He tends his flock like a shepherd: He gathers the lambs in his arms and carries them close to his heart;
he gently leads those that have young
. {Isaiah 40:11}

11 May 2011

Short and Sweet {Tea, that is}

In our family, few things are as refreshing on hot days as sweet tea.
Yes, we Northerners get excited enough about sweet tea to talk about it like it's not part of our way of life.
Silly, I know.
Hubs LOVES Mc-E-Dee's sweet tea though we are both partial to Chick-Fil-A's brew.
{oh, chick-fill-uh... we miss you! ... waffle fries...}
ANYWAY... the stinker about both of those recipes is that they're IN-SANELY sweet.

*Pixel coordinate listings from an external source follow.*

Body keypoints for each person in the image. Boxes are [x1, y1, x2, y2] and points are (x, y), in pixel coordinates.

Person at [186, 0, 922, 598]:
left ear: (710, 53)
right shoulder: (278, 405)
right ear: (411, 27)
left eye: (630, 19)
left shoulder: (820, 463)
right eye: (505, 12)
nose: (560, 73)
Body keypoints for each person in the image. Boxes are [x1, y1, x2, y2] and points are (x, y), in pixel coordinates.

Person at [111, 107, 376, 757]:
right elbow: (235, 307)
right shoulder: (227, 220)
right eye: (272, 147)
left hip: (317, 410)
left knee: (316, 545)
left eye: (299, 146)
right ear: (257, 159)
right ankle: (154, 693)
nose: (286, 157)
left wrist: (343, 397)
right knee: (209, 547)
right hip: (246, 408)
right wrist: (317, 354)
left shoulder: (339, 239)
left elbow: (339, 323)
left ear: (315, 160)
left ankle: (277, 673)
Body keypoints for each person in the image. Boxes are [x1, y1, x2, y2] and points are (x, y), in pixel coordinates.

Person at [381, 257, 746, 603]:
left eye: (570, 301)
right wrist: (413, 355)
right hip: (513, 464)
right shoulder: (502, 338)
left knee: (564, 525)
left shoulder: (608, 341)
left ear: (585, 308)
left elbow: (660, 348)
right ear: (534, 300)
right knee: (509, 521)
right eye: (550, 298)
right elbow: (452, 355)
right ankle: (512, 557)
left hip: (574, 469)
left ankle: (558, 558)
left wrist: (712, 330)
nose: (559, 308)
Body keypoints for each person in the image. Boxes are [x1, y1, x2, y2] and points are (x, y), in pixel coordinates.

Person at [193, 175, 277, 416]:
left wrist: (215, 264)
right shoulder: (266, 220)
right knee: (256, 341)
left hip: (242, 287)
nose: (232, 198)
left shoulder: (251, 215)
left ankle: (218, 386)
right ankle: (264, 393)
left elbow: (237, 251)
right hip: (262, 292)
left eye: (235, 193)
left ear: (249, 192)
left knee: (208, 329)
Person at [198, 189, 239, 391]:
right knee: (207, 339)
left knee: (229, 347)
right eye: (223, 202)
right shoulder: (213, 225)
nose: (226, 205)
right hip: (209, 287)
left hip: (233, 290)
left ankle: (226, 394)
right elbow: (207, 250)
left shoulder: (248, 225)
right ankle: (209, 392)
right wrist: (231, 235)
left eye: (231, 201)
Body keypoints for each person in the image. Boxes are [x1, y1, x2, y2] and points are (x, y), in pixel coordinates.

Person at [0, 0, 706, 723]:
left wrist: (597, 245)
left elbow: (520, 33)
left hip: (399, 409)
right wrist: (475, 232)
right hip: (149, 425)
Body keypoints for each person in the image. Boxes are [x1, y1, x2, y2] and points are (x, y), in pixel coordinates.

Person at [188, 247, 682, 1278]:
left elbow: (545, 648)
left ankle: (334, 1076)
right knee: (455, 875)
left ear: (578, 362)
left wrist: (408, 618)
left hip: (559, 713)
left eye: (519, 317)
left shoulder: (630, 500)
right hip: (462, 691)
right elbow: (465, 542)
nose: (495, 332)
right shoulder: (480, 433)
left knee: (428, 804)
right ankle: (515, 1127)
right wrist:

Like, crazy, you can chew it, sweet.
At home, we tone it down a lot.
My mom taught me to make it with 2 cups of sugar per gallon.At this point you still need to brush your teeth after consuming.
Since I've been working to cut WAY back on the sugar consumption of our family I weaned us down to 1 cup per gallon last year and even less this year.
So here's how we do it...

For one gallon of tea, open, de-tag, and tie together 5 Lipton tea bags (I guess you could use whatever tea you like, flavored or fancy but I definitely do not recommend Red Rose tea for this. We find it just plain yucky!)
Boil approximately 4 cups of water and pour into your pitcher.
Add 3/4 c refined sugar. {If you use organic sugar or sugar in the raw, you'll need more as "natural" sugars tend to be less sweet than refined. I would imagine the same goes for Rapedura or Sucanat though I've never tried them.}
Stir until sugar is dissolved and let steep for at least 5 minutes. I usually forget and leave it for at least half an hour.
Remove bags and squeeze out excess water.
Add enough cold water to fill the pitcher and chill in the fridge for a couple of hours or add ice and serve immediately.

1 comment:

  1. My husband is from Arkansas and has taken a liking to sweet tea as of late. He uses lipton, too. I'm more of a coffee girl, but the tea is growing on me.